■ PROMPT ■
Only the lines from the one bearing "dish towel: present" through the end of the entries should be output, exactly as they stand, and pictures should be skipped.

(EXTRACTED MATERIAL)

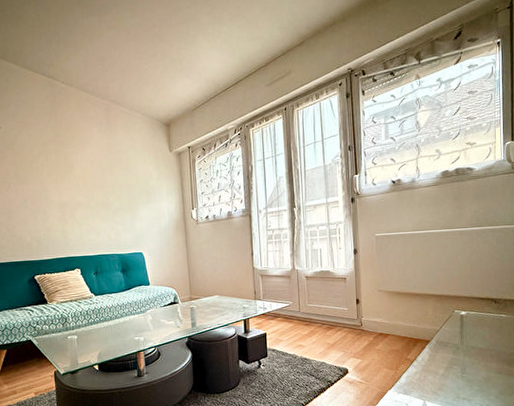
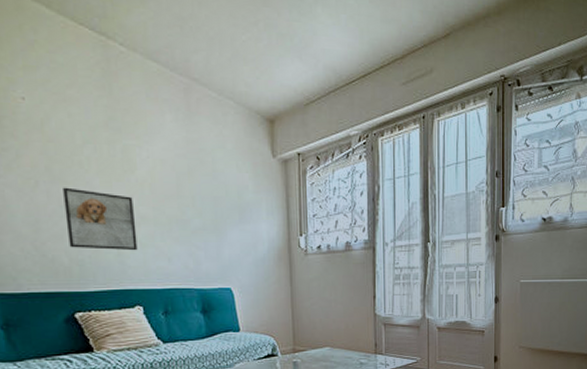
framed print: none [26,186,76,229] -> present [63,187,138,251]

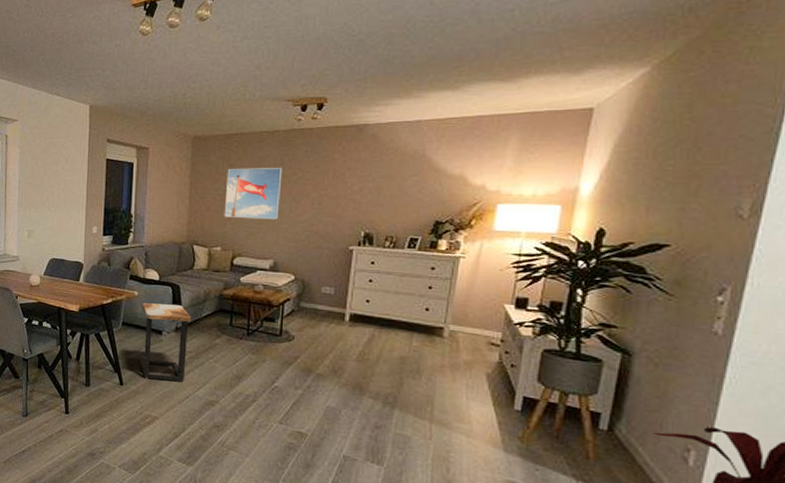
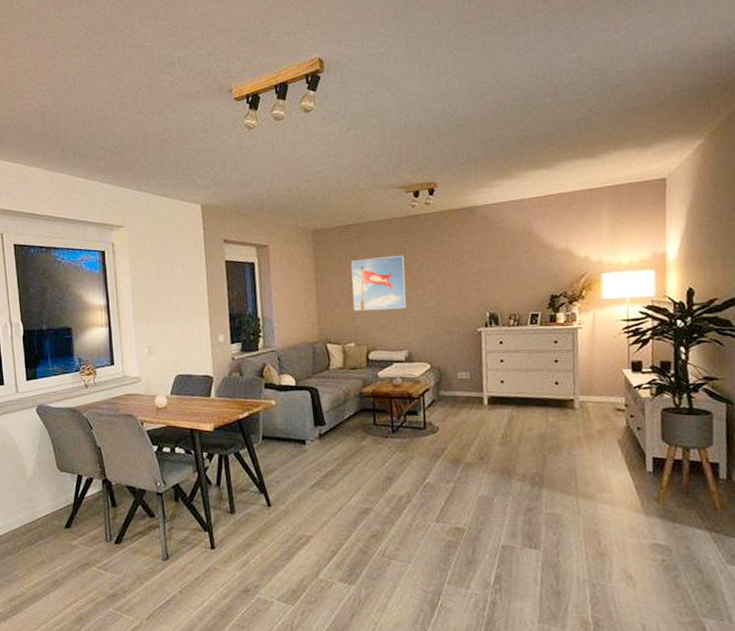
side table: present [140,303,192,383] -> none [280,409,335,495]

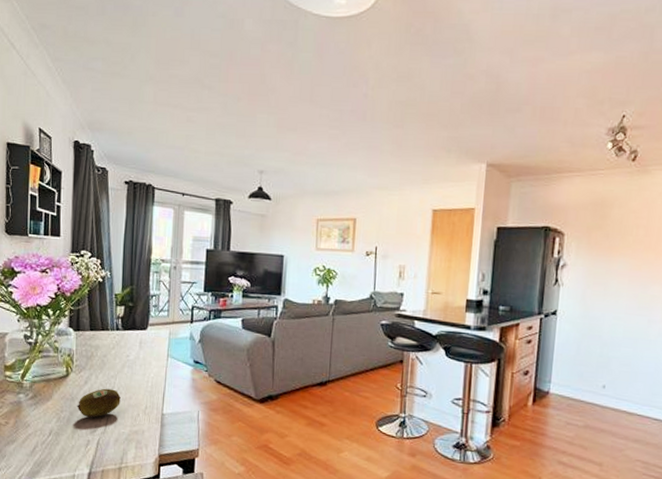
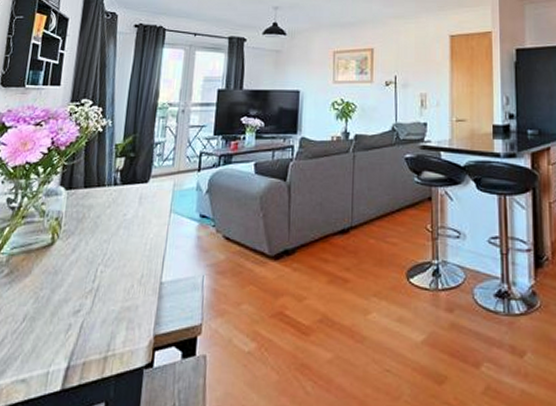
fruit: present [77,388,121,418] -> none [60,256,113,295]

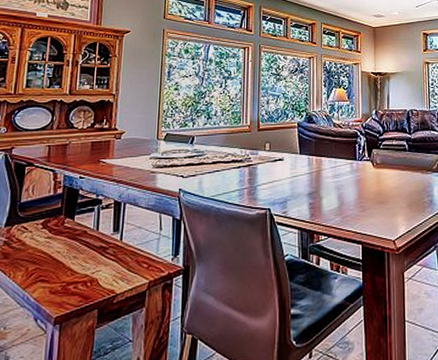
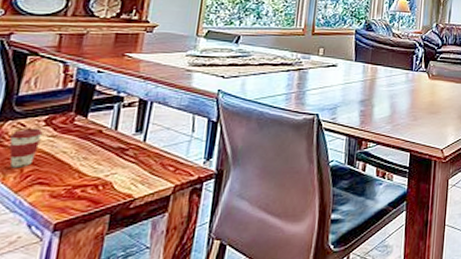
coffee cup: none [16,231,41,267] -> present [9,128,43,168]

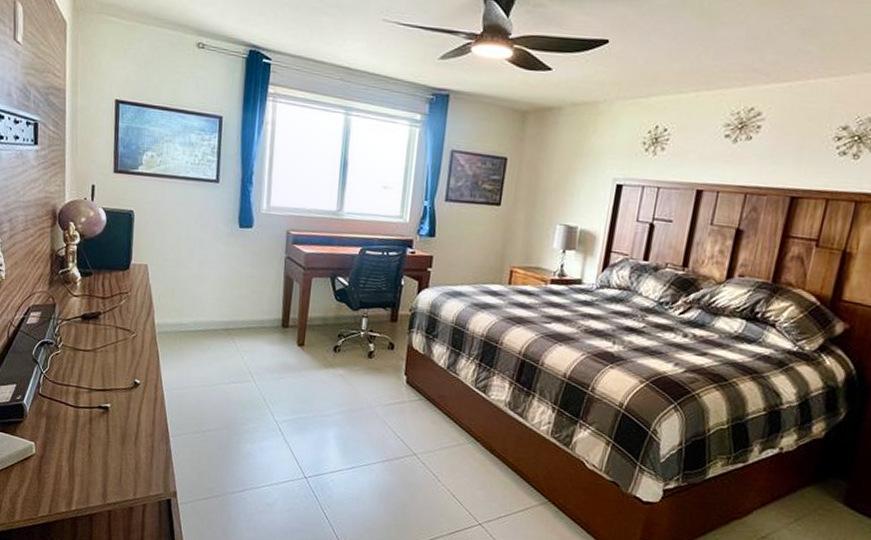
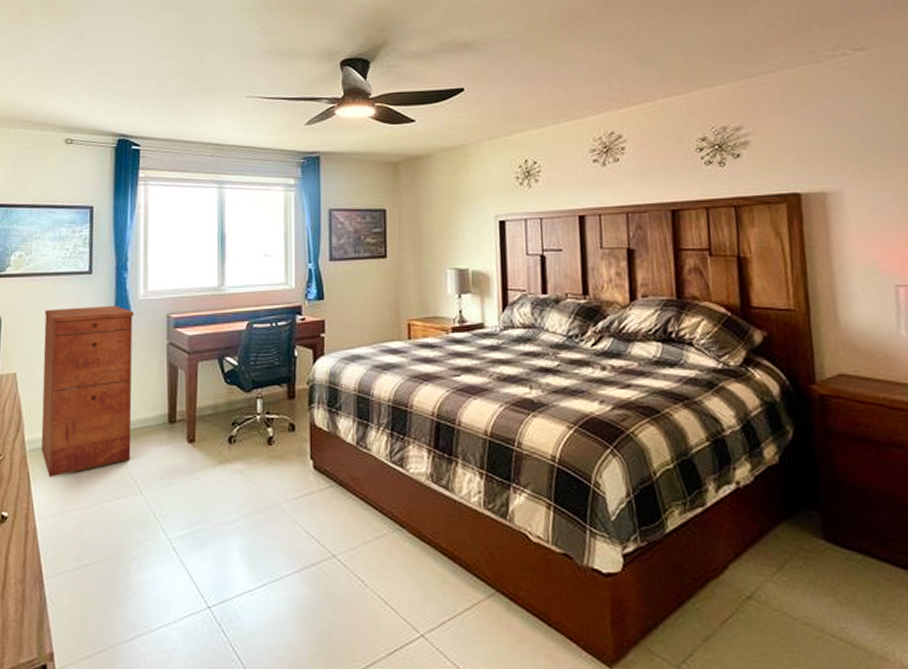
filing cabinet: none [168,210,257,358] -> present [40,305,134,478]

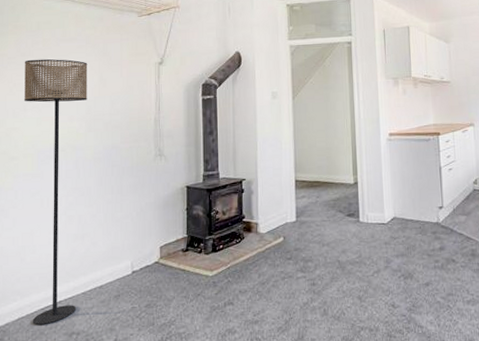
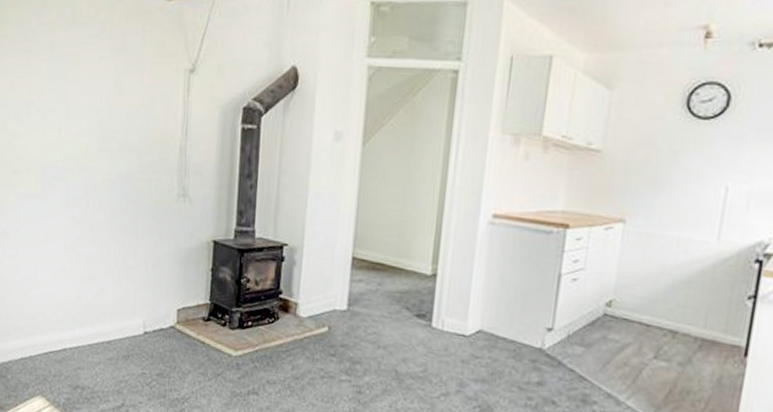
floor lamp: present [24,59,88,326] -> none [27,46,102,372]

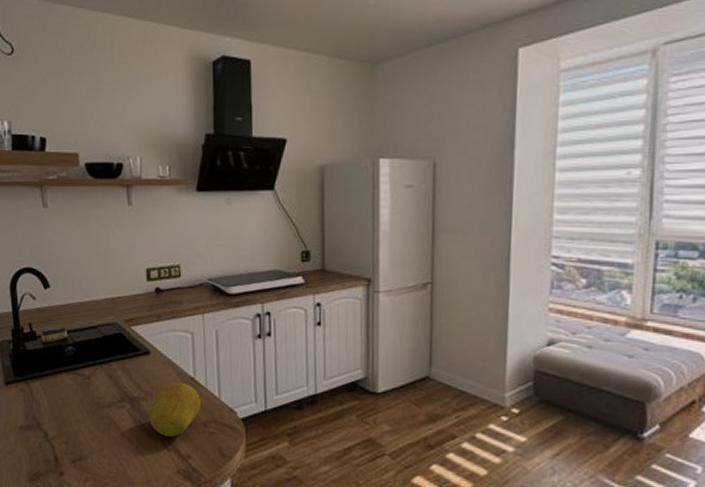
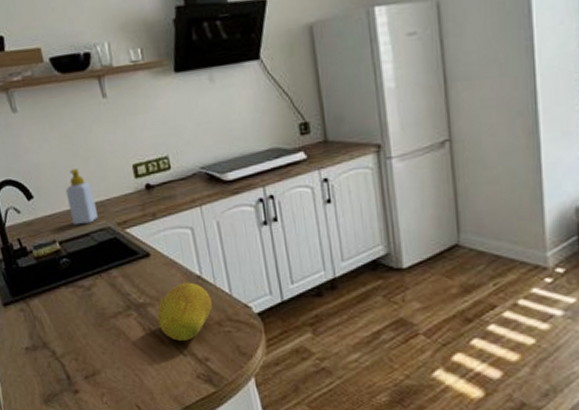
soap bottle: none [81,265,107,318] -> present [65,169,98,226]

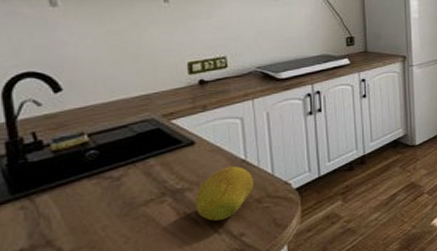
soap bottle: present [65,169,98,226] -> none [105,64,140,118]

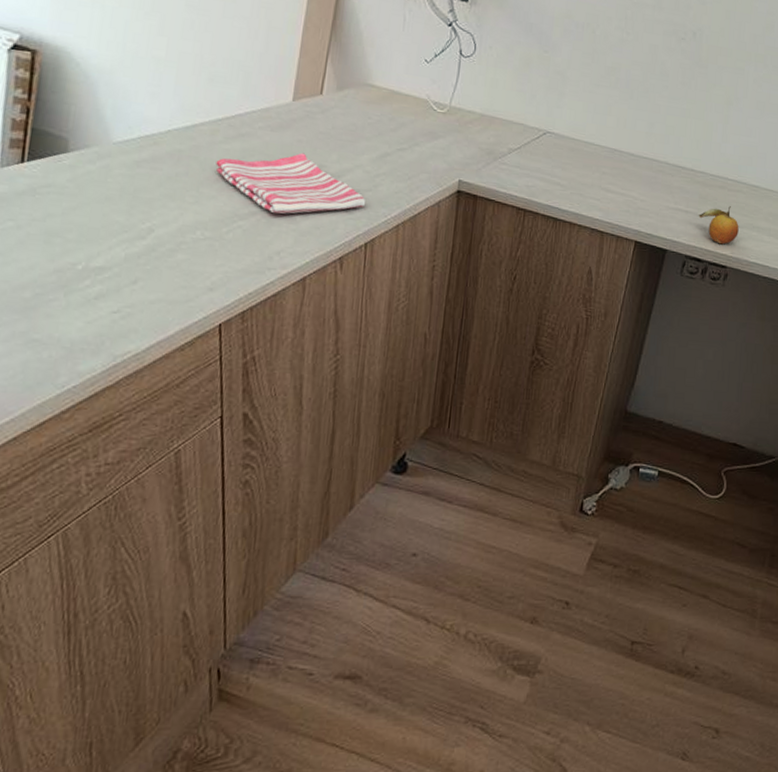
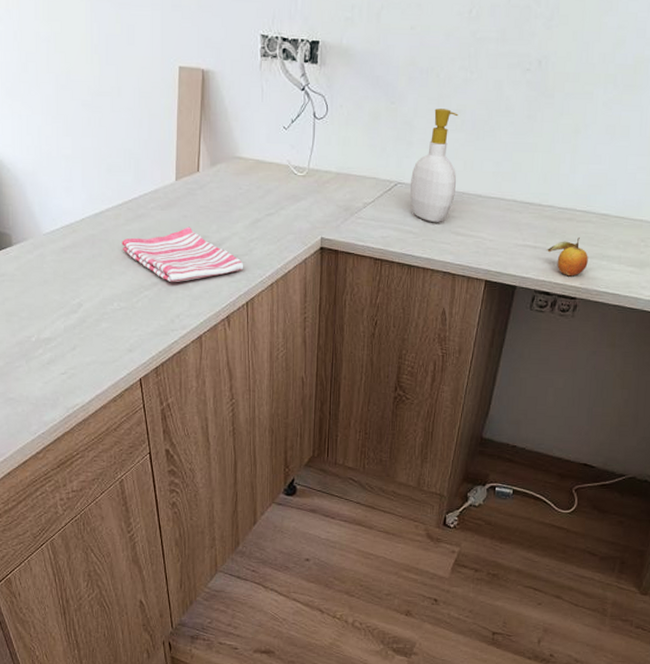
soap bottle: none [559,63,613,178] -> present [410,108,459,223]

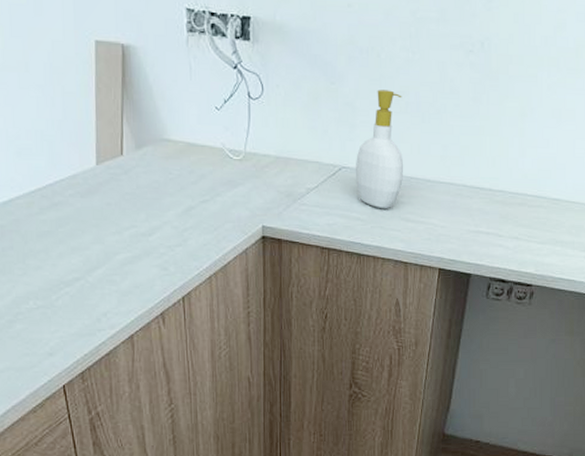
dish towel: present [121,227,244,282] -> none [36,215,178,277]
fruit: present [547,238,588,277] -> none [500,223,542,263]

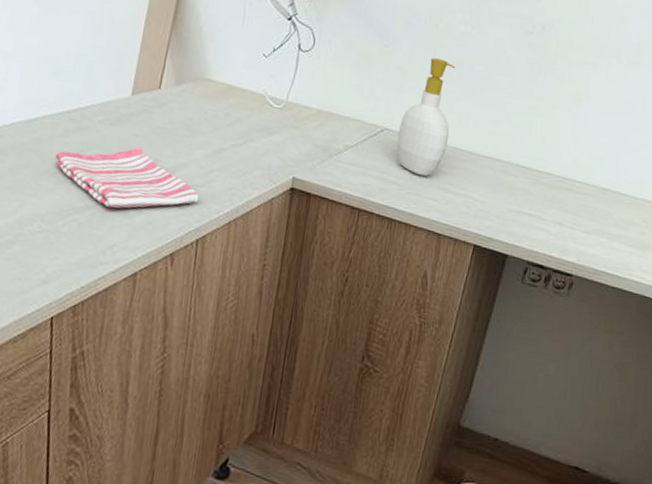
dish towel: none [36,215,178,277] -> present [55,147,199,209]

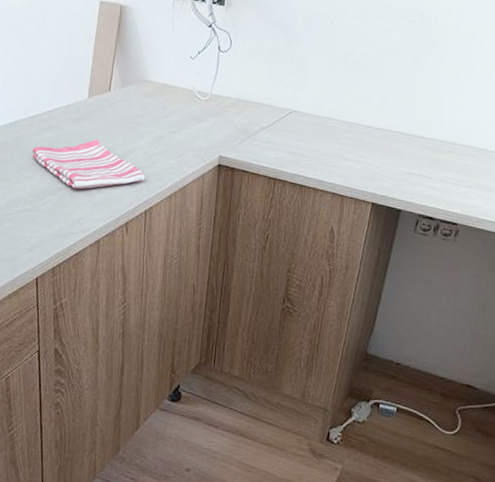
soap bottle: present [397,58,456,177] -> none [303,49,350,149]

(End EXTRACTED MATERIAL)

■ SOLUTION TO THIS PROBLEM ■
dish towel: present [121,227,244,282] -> none [36,215,178,277]
fruit: present [547,238,588,277] -> none [500,223,542,263]

dish towel: none [36,215,178,277] -> present [55,147,199,209]

soap bottle: present [397,58,456,177] -> none [303,49,350,149]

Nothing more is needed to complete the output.